In order to reorient to the east and increase the volume of gas supplies to China, it is necessary to lay a pipeline and come to an agreement with China, experts add. Negotiations are ongoing, but they will take time. At the same time, Russia is of interest to China more as a political than an economic partner, says Alexey Maslov, director of the Institute of Asian and African Studies at Moscow State University.
“Many changes are happening in China - positive and negative, and one of the problems in Russia is that Russian entrepreneurs do not know how to quickly track these changes, quickly use them and make a profit. That is, we are working with a certain lag,” says Alexey Maslov.
Electronic sales are actively developing in China; you can buy almost everything online: from hair dye to oil, the expert adds. The Chinese market is still large, but online.
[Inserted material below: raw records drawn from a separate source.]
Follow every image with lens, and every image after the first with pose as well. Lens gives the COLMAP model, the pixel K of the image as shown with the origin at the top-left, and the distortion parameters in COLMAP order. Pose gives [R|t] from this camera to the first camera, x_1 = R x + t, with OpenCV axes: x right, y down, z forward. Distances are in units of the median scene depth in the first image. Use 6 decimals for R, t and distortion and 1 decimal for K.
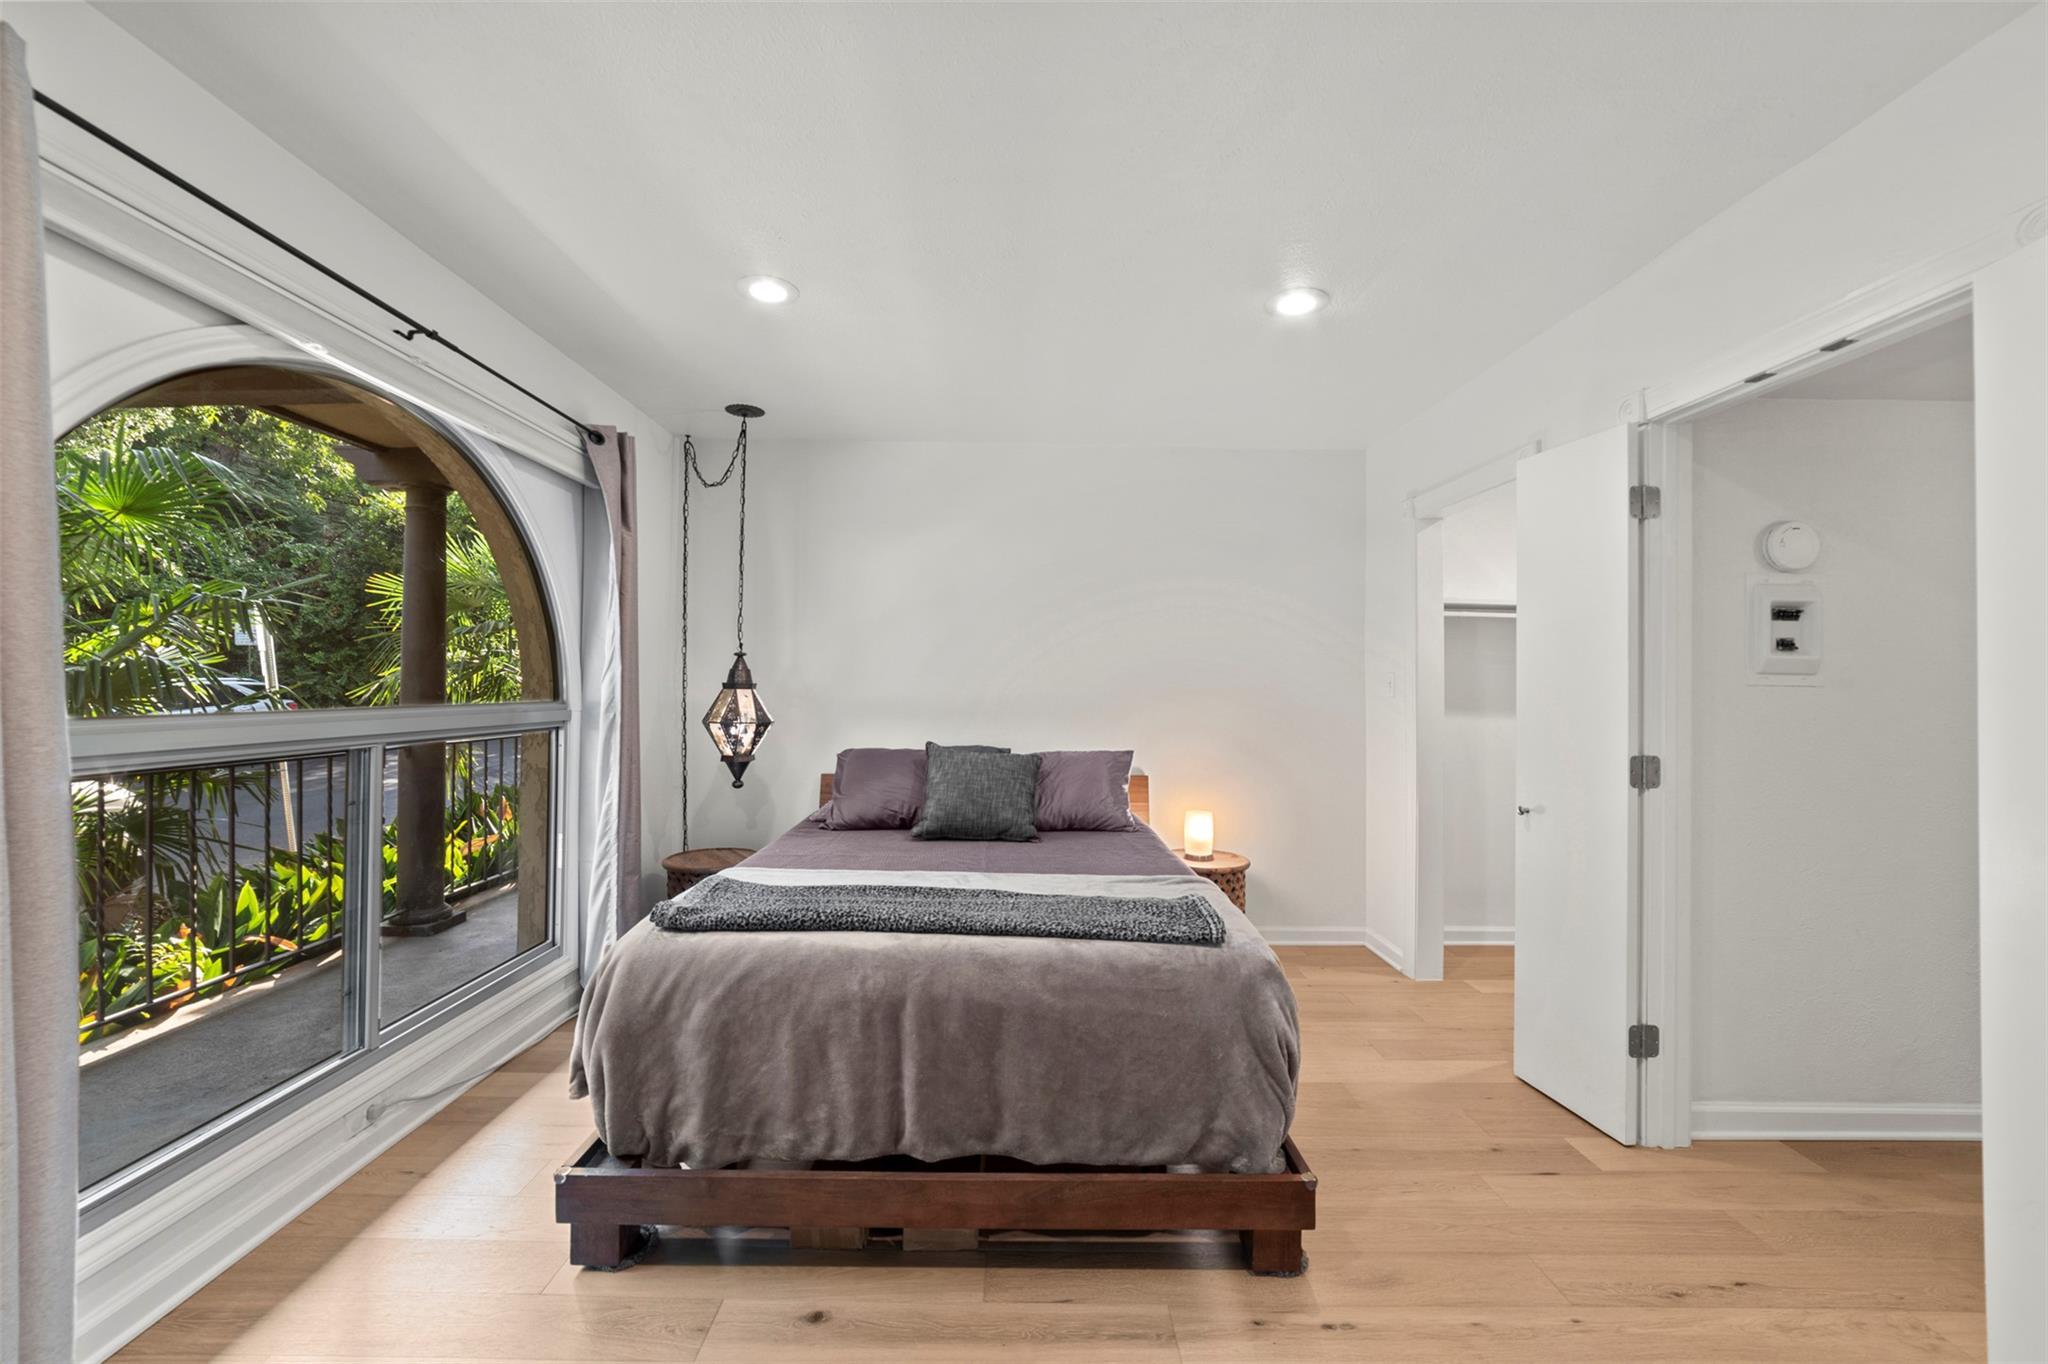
lens RADIAL K [[805.2, 0, 1023.7], [0, 805.2, 673.2], [0, 0, 1]] dist [-0.018023, 0.007227]
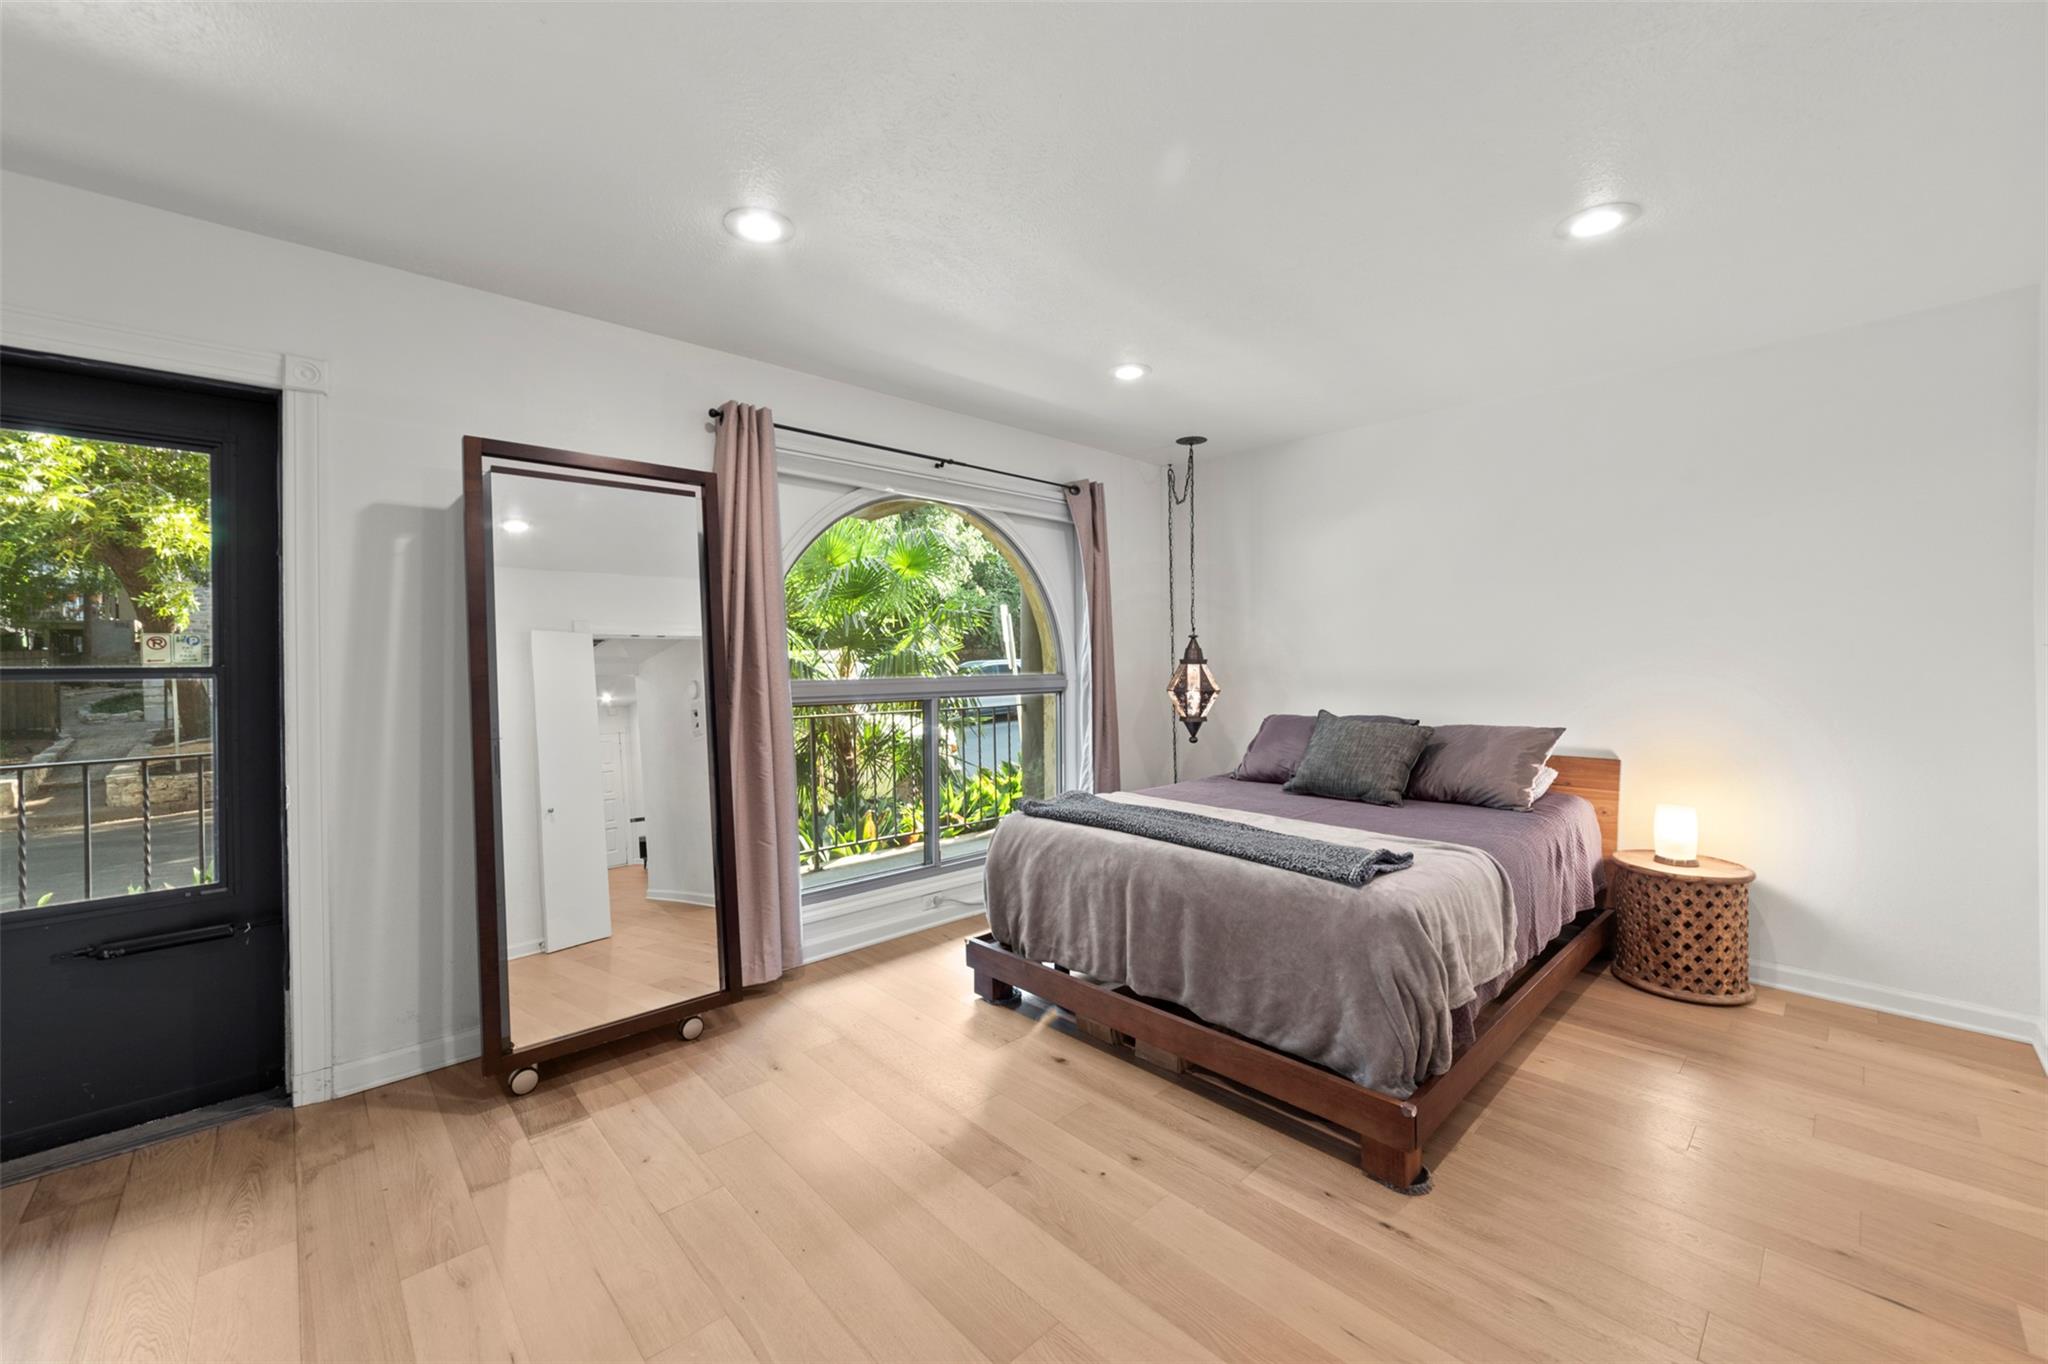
lens RADIAL K [[821.6, 0, 1016.4], [0, 821.6, 670.8], [0, 0, 1]] dist [-0.008704, 0.000246]
pose [[0.671061, -0.006667, -0.741372, 0.771163], [0.027110, 0.999511, 0.015551, 0.005282], [0.740907, -0.030534, 0.670914, -0.116468]]
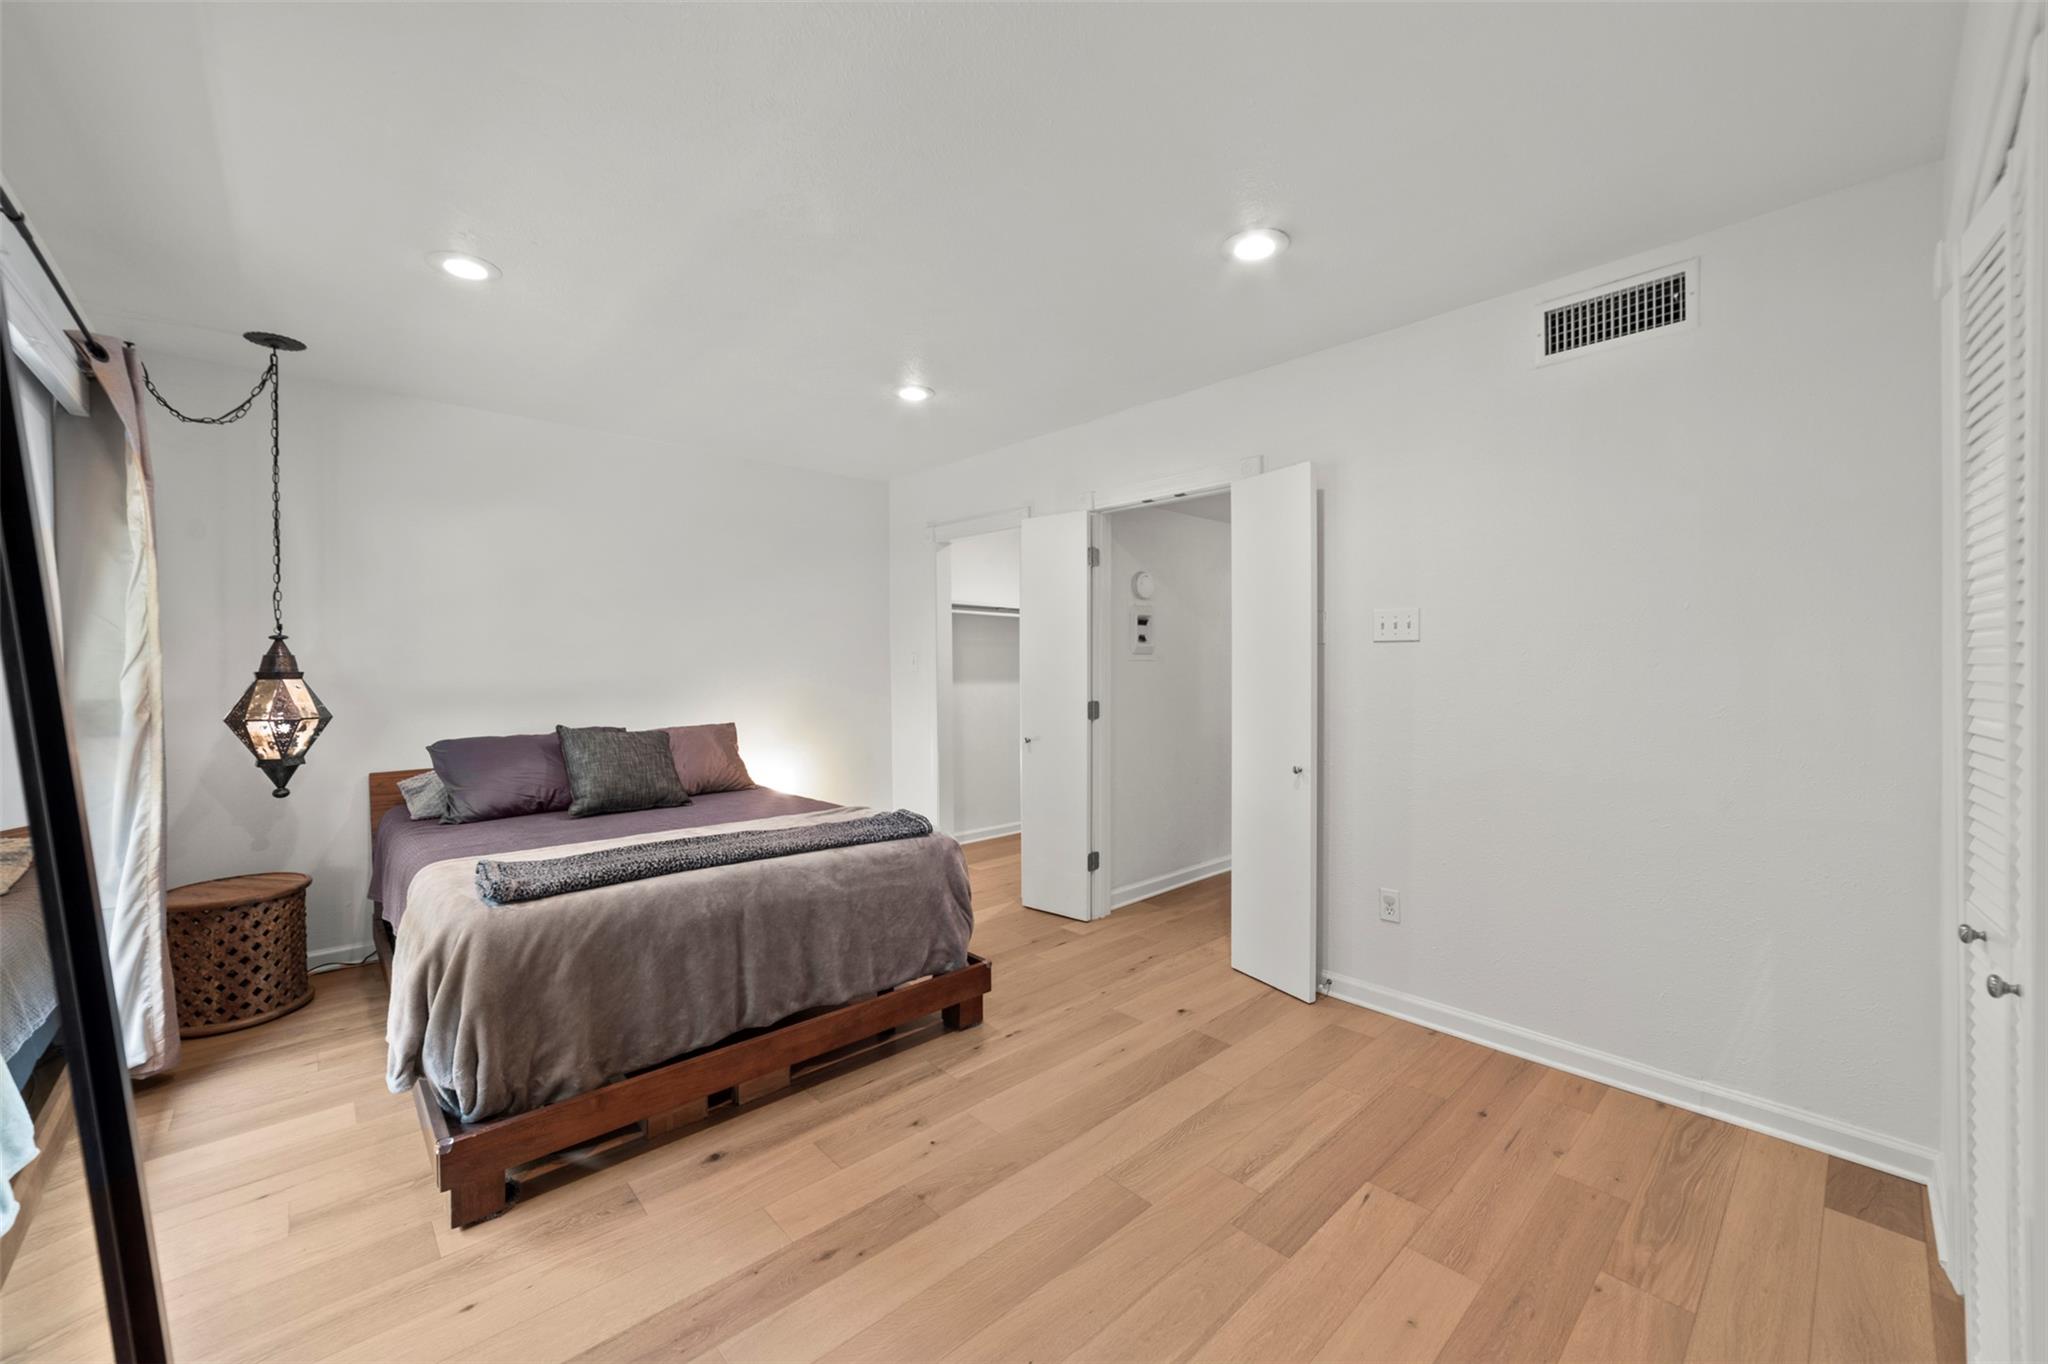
lens RADIAL K [[805.2, 0, 1023.7], [0, 805.2, 673.2], [0, 0, 1]] dist [-0.018023, 0.007227]
pose [[0.734487, -0.024375, 0.678185, -0.654094], [0.003706, 0.999484, 0.031909, -0.018694], [-0.678613, -0.020923, 0.734198, -0.244974]]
“China has several fast-growing sectors that the Chinese State Council and energy agencies predict will grow in the near future. One way or another they are related to innovation, technology, and this is the problem that we have with China. China is an extremely innovative country. The number of startups in China last year alone was 76. In total, there are about 350-400 “unicorns” in China. All of them are in one way or another based around the main activities: tourism, food, biopharma, software, agro-industry, beauty and personal care. China prefers to cooperate in sectors that provide an obvious increase in innovation, and here we lose because we enter their market with raw materials. And in this regard, in these and other sectors, we are not significant partners,” explains Alexey Maslov.
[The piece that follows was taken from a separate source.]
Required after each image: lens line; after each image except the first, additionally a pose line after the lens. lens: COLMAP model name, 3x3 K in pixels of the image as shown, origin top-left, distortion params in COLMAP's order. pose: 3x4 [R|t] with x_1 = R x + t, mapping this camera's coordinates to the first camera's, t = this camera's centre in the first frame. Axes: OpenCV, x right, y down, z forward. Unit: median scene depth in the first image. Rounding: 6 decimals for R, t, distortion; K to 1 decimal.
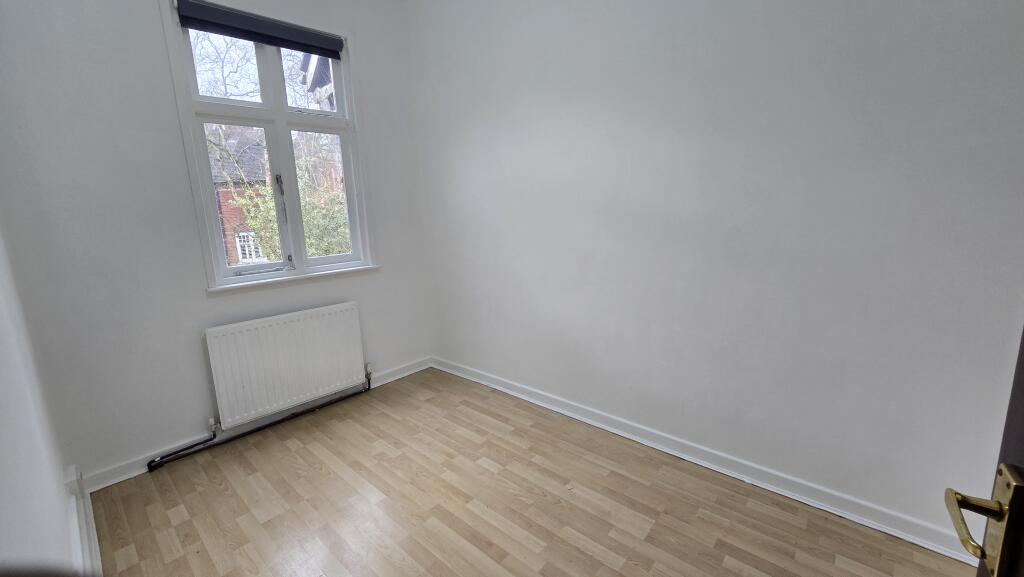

It should be noted that the main plenary meeting was also attended by the chief economist of Alfa-Bank Natalia Orlova, the director of economic policy at the Higher School of Economics Yuri Simachev, Evgeny Gurariy, Assistant to the Plenipotentiary Envoy of the President of the Russian Federation in the Ural Federal District, the chairman of the board of directors of JSC PF SKB Kontur Dmitry Mramorov , director of GSEM UrFU and Analytical Center "Expert" Dmitry Tolmachev, scientific director of the Higher School of Economics in St. Petersburg Sergei Vasiliev, member of the board of directors, independent director of JSC "Oil Insurance Company", ex-deputy chairman of the National Bank of the Republic of Kazakhstan Medet Sartbaev, Vice-Rector of the National Research University Higher School of Economics Sergey Roshchin. The event took place on November 17 and took place in the UrFU campus in the Novokoltsovsky district.